Wednesday, November 19, 2003

Game night!

Are board games gender neutral?  We divied up a pack of trivia cards from a popular board game, and based on first impression of the question and answer, divided them into piles:  feminine, masculine, neither, need closer look.  We discussed the final category, and added these cards to the rest of the piles.  The masculine pile was the largest at the end of the evening.

Thursday, October 23, 2003

Support for working Families

Imagine what you could do if you had 9 more weeks a year to do what you wanted/needed to do.   Take Back Your Time Day is  "a nationwide initiative to challenge the epidemic of overwork, over-scheduling and time famine that now threatens our health, our families and relationships, our communities and our environment."   The date is nine weeks before the end of the year, representing the 360 hours more each year that workers in the U.S. put in on average than Western Europeans do.  Nine weeks! This is part of campus Take Back your Time Day Teach-in.  Visit to hear about the National effort. For more information,  read

Tuesday, September 30, 2003

Balancing work and family

Ironically, family issues kept a number of interested parties away last night, so I have summarized our discussion. and have provided a preview of the October program (Thurs. Oct. 23, 5-7 pm, Nifkin Lounge, family friendly potluck supper!)
So, what does it take to balance work and family?  Participants reported:  organization, flexible scheduling, a sense of humor, family planning, reliable child care, a supportive partner, and good friends or family with whom you can share some adult conversation while the kids play (which we witnessed first hand, as our three youngest participants alternately colored quietly and ran laps around the Lounge!).  We also noted the trend of parents waiting longer to start families, both here and abroad, and touched on the continuing trend of teen parents, and speculated on the class and educational differences between the two groups.
The discussion focused most heavily on social support of child-rearing, which is much advanced in Scandinavian countries, just starting in Korea where birth rates have been declining, and actually somewhat ahead of the US.  The Korean system permits a small stipend for parental leave during the first year (currently about 20% of the average salary); only 78 dads took advantage of the program last year while thousands of moms used their maternity leave.  The next version of this policy looks toward making the leave a percentage of income rather than a flat rate.  In the US, the leave permitted by the Family Leave Act is unpaid, and thus is only really available to those of higher income.  European models are far more family-friendly and either support parental (maternal or paternal, often the family's decision) care for children during their first year or longer or adequately funded daycare facilities until children reach school-age. 
We'd like to thank Heejae Kim, who took the time to look up the statistics of the new Korean programs and the Sadler Memorial Garden Committee for letting us scavenge for produce for the potluck.  As a result of your generosity and JoAnne Ellis's creativity, we enjoyed ratatouille and a platter of delicious sweet peppers and beans.  Cooperation in action--how fitting for a balancing themed semester!
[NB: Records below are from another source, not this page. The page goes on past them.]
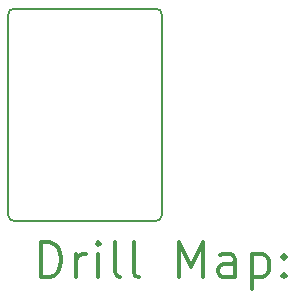
<source format=gbr>
%FSLAX45Y45*%
G04 Gerber Fmt 4.5, Leading zero omitted, Abs format (unit mm)*
G04 Created by KiCad (PCBNEW (5.1.10)-1) date 2023-08-30 00:20:51*
%MOMM*%
%LPD*%
G01*
G04 APERTURE LIST*
%TA.AperFunction,Profile*%
%ADD10C,0.200000*%
%TD*%
%ADD11C,0.200000*%
%ADD12C,0.300000*%
G04 APERTURE END LIST*
D10*
X15785300Y-8342100D02*
X15785300Y-6642100D01*
X15735300Y-6592100D02*
X14535300Y-6592100D01*
X14485300Y-6642100D02*
X14485300Y-8342100D01*
X14535300Y-8392100D02*
X15735300Y-8392100D01*
X15785300Y-8342100D02*
G75*
G02*
X15735300Y-8392100I-50000J0D01*
G01*
X14485300Y-6642100D02*
G75*
G02*
X14535300Y-6592100I50000J0D01*
G01*
X14535300Y-8392100D02*
G75*
G02*
X14485300Y-8342100I0J50000D01*
G01*
X15735300Y-6592100D02*
G75*
G02*
X15785300Y-6642100I0J-50000D01*
G01*
D11*
D12*
X14761728Y-8867814D02*
X14761728Y-8567814D01*
X14833157Y-8567814D01*
X14876014Y-8582100D01*
X14904586Y-8610672D01*
X14918871Y-8639243D01*
X14933157Y-8696386D01*
X14933157Y-8739243D01*
X14918871Y-8796386D01*
X14904586Y-8824957D01*
X14876014Y-8853529D01*
X14833157Y-8867814D01*
X14761728Y-8867814D01*
X15061728Y-8867814D02*
X15061728Y-8667814D01*
X15061728Y-8724957D02*
X15076014Y-8696386D01*
X15090300Y-8682100D01*
X15118871Y-8667814D01*
X15147443Y-8667814D01*
X15247443Y-8867814D02*
X15247443Y-8667814D01*
X15247443Y-8567814D02*
X15233157Y-8582100D01*
X15247443Y-8596386D01*
X15261728Y-8582100D01*
X15247443Y-8567814D01*
X15247443Y-8596386D01*
X15433157Y-8867814D02*
X15404586Y-8853529D01*
X15390300Y-8824957D01*
X15390300Y-8567814D01*
X15590300Y-8867814D02*
X15561728Y-8853529D01*
X15547443Y-8824957D01*
X15547443Y-8567814D01*
X15933157Y-8867814D02*
X15933157Y-8567814D01*
X16033157Y-8782100D01*
X16133157Y-8567814D01*
X16133157Y-8867814D01*
X16404586Y-8867814D02*
X16404586Y-8710672D01*
X16390300Y-8682100D01*
X16361728Y-8667814D01*
X16304586Y-8667814D01*
X16276014Y-8682100D01*
X16404586Y-8853529D02*
X16376014Y-8867814D01*
X16304586Y-8867814D01*
X16276014Y-8853529D01*
X16261728Y-8824957D01*
X16261728Y-8796386D01*
X16276014Y-8767814D01*
X16304586Y-8753529D01*
X16376014Y-8753529D01*
X16404586Y-8739243D01*
X16547443Y-8667814D02*
X16547443Y-8967814D01*
X16547443Y-8682100D02*
X16576014Y-8667814D01*
X16633157Y-8667814D01*
X16661728Y-8682100D01*
X16676014Y-8696386D01*
X16690300Y-8724957D01*
X16690300Y-8810672D01*
X16676014Y-8839243D01*
X16661728Y-8853529D01*
X16633157Y-8867814D01*
X16576014Y-8867814D01*
X16547443Y-8853529D01*
X16818871Y-8839243D02*
X16833157Y-8853529D01*
X16818871Y-8867814D01*
X16804586Y-8853529D01*
X16818871Y-8839243D01*
X16818871Y-8867814D01*
X16818871Y-8682100D02*
X16833157Y-8696386D01*
X16818871Y-8710672D01*
X16804586Y-8696386D01*
X16818871Y-8682100D01*
X16818871Y-8710672D01*
M02*

</source>
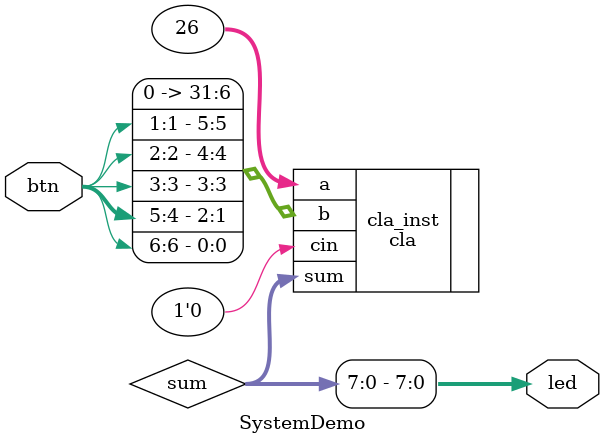
<source format=sv>
`include "cla.sv"
module SystemDemo(input wire [6:0] btn,
                 output wire [7:0] led);
   wire [31:0] sum;
   cla cla_inst(.a(32'd26), .b({26'b0, btn[1], btn[2], btn[3], btn[5], btn[4], btn[6]}), .cin(1'b0), .sum(sum));
   assign led = sum[7:0];
endmodule
</source>
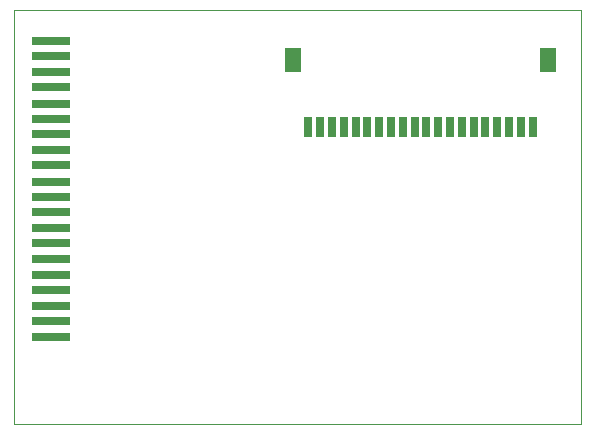
<source format=gbr>
%FSLAX34Y34*%
%MOMM*%
%LNSMDMASK_TOP*%
G71*
G01*
%ADD10C, 0.00*%
%ADD11R, 1.40X2.00*%
%ADD12R, 0.80X1.80*%
%ADD13R, 3.20X0.80*%
%LPD*%
G54D10*
X0Y350000D02*
X480000Y350000D01*
X480000Y0D01*
X0Y0D01*
X0Y350000D01*
X452000Y308000D02*
G54D11*
D03*
X236000Y308000D02*
G54D11*
D03*
X439000Y251000D02*
G54D12*
D03*
X429000Y251000D02*
G54D12*
D03*
X419000Y251000D02*
G54D12*
D03*
X409000Y251000D02*
G54D12*
D03*
X399000Y251000D02*
G54D12*
D03*
X389000Y251000D02*
G54D12*
D03*
X379000Y251000D02*
G54D12*
D03*
X369000Y251000D02*
G54D12*
D03*
X359000Y251000D02*
G54D12*
D03*
X349000Y251000D02*
G54D12*
D03*
X339000Y251000D02*
G54D12*
D03*
X329000Y251000D02*
G54D12*
D03*
X319000Y251000D02*
G54D12*
D03*
X309000Y251000D02*
G54D12*
D03*
X299000Y251000D02*
G54D12*
D03*
X289000Y251000D02*
G54D12*
D03*
X279000Y251000D02*
G54D12*
D03*
X269000Y251000D02*
G54D12*
D03*
X259000Y251000D02*
G54D12*
D03*
X249000Y251000D02*
G54D12*
D03*
X31000Y324000D02*
G54D13*
D03*
X31000Y311000D02*
G54D13*
D03*
X31000Y298000D02*
G54D13*
D03*
X31000Y285000D02*
G54D13*
D03*
X31000Y271000D02*
G54D13*
D03*
X31000Y258000D02*
G54D13*
D03*
X31000Y245000D02*
G54D13*
D03*
X31000Y232000D02*
G54D13*
D03*
X31000Y219000D02*
G54D13*
D03*
X31000Y205000D02*
G54D13*
D03*
X31000Y192000D02*
G54D13*
D03*
X31000Y179000D02*
G54D13*
D03*
X31000Y166000D02*
G54D13*
D03*
X31000Y153000D02*
G54D13*
D03*
X31000Y139000D02*
G54D13*
D03*
X31000Y126000D02*
G54D13*
D03*
X31000Y113000D02*
G54D13*
D03*
X31000Y100000D02*
G54D13*
D03*
X31000Y87000D02*
G54D13*
D03*
X31000Y73000D02*
G54D13*
D03*
M02*

</source>
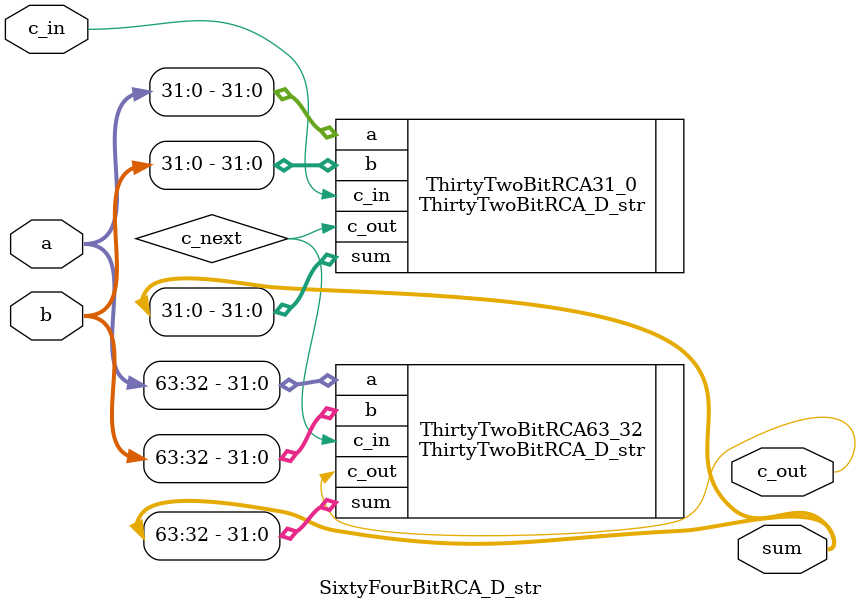
<source format=v>
`timescale 1ns / 1ps

// Delayed 64-bit ripple carry adder
module SixtyFourBitRCA_D_str(
    output c_out,
    output [63:0] sum,
    input [63:0] a,
    input [63:0] b,
    input c_in
    );
        
    wire c_next;            // the carry out of the 32-bit adder that sums bits 31-0 of a and b
    
    ThirtyTwoBitRCA_D_str      ThirtyTwoBitRCA31_0        (.c_out(c_next), .sum(sum[31:0]), .a(a[31:0]), .b(b[31:0]), .c_in(c_in));       // compute sum of bits 31-0 of a and b with c_in using a 32-bit RCA
    ThirtyTwoBitRCA_D_str      ThirtyTwoBitRCA63_32       (.c_out(c_out), .sum(sum[63:32]), .a(a[63:32]), .b(b[63:32]), .c_in(c_next));   // compute sum of bits 63_32 of and ab with c_next using a 32-bit RCA
    
endmodule
</source>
Tuesday, February 25, 2003

The Dynamics of Cities as Ecosystems and Places: The Challenge of Integrating Ecological Knowledge into Urban River Corridor Design, Planning, and Policy

Shana Ederer

On February 25, 2003, Dr. Laura Musacchio discussed her research in urban planning and riparian-corridor restoration in the America’s Southwest with a crowd of SUNY-ESF students, faculty members, and community members.  She focused specifically on recent projects, including (1) an analysis of the Salt-Gila riparian corridor in Phoenix, Arizona, and (2) an ecological study and pilot restoration project of the Rio Alamar Riparian corridor in the Tijuana-San Diego metropolitan area.  The Phoenix metropolitan area, she explained, has undergone rapid expansion (at a rate of 0.5 to 1.0 miles per year!) since the 1970s. Her long-term study in Phoenix involves monitoring variables such as habitat and water quality, flood risk, and differences between channelized and unchannelized areas along an urban-rural gradient, as well as developing GIS-based models.  Phoenix city planners hope Dr. Musacchio’s work will help them cope with challenges such as limited ground water, high rates of evaporation, and the continued threat of extended drought, as well as plan for future efforts in development and conservation.
            In the rapidly-developing Tijuana River watershed similar planning efforts are being made.  However, this area differs from Phoenix in its relative lack of infrastructure and lack of a greenway system; also, management is complicated by the presence of temporary human settlements within the floodplain and by industrial effluents.  Some residents favor channelization of the river, which offers enhanced opportunities for development; others favor an approach that does not involve structural changes.  Given that the United States and Mexico have jurisdiction over different parts of the watershed, Dr. Musacchio noted, “Binational planning is a big challenge,” and stressed the need for a collaborative approach.  Her research in this area involves ecological analysis of the watershed, as well as a pilot project that will better define effective modes of ecological restoration along the river.  Dr. Musacchio suggested that such multidisciplinary research could enable scientists and planners to do “ecological forecasting,” noting that such research-based “. . . alternative scenarios . . . are actually [development] trajectories that communities can envision for themselves.”